Researchers from Carnegie Mellon, Georgia Institute of Technology, and Oregon State University, as well as from Zoo Atlanta, have been studying Crotalus cerastes, more commonly known as the sidewinder rattlesnake. These snakes have the unique ability to move across sandy, sloping areas. Unfortunately, replicating this task in robot snakes proved difficult for the researchers.
Modular snake robots at Carnegie Mellon University were able to travel along level ground, but were unable to go up sandy slopes, which made these types of robots unreliable for certain applications, such as in the sandy environment of another planet.
Through studying the snake, the researchers discovered some of the secrets behind its motion. Both the vertical and horizontal motion had to be understood in order to properly emulate it. This movement translated to a unique wave motion that would allow the snake to increase the amount of body area that was in contact with the surface material that it was trying to travel up or across.
Researchers at Zoo Atlanta looked at multiple sidewinders as they moved across an enclosure filled with sand. The sand could be manipulated to form different shapes and angles so that they could test the snakes in different environments. High speed video cameras were also put in the enclosure to observe the motion of the snakes. Hamid Marvi, a postdoctoral fellow and lecturer in the department of mechanical engineering at Carnegie Mellon, said in a video that the goal of these studies was to “try to transfer what we learn from biology to the robotics world.”
What they discovered was that the sidewinder uses a standard method for climbing sand.
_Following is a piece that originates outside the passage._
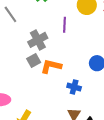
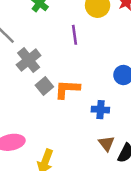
gray cross: (38, 40) -> (29, 60), moved

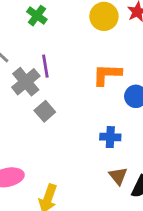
purple line: (74, 35) -> (45, 66), moved
orange L-shape: (67, 89) -> (107, 75), moved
The snakes produce two different waves with their bodies that are orthogonal to each other.
Howie Choset, an associate professor at Carnegie Mellon’s Robotics Institute, said in a university press release, the snakes’ motion is “similar to that of a tank” in that parts of the snake are lifted up from the back while the front of the snake is put into contact with the surface. By controlling the contact surface area between the robot snake and its environment, the researchers were successfully able to make their robots climb up sand. By systematically studying the failures of robotic sidewinding, the researchers found three cases where sidewinding would end in failure. As a result, they can make sure to avoid these scenarios by preemptively adjusting the waves.
In testing the different methods of sidewinding, the researchers used a modular robot, one that is made up of many parts that transfer energy and information to and from each other. In this study, the robot had 16 joints, each joint perpendicular to the one before it. Shaped like a snake, it had a diameter of about two inches and a total length of just over three feet.
The joints and long body allowed the snake to successfully simulate a real snake in the various postures that it could take. It could even surpass snakes, taking on postures that a real snake could not be manipulated into. In addition to this, there are many ways that this robotic snake can exceed the limitations of a real snake. With better artificial intelligence, the snake robots could become search-and-rescue robots, as they could travel through debris from buildings, as well as go to other planets for exploration over sandy or rocky surfaces.
Using this cooperation of robotics and biology, robots can be more versatile in their movements. If this continues, robots might even be able to do more than snakes can in movements.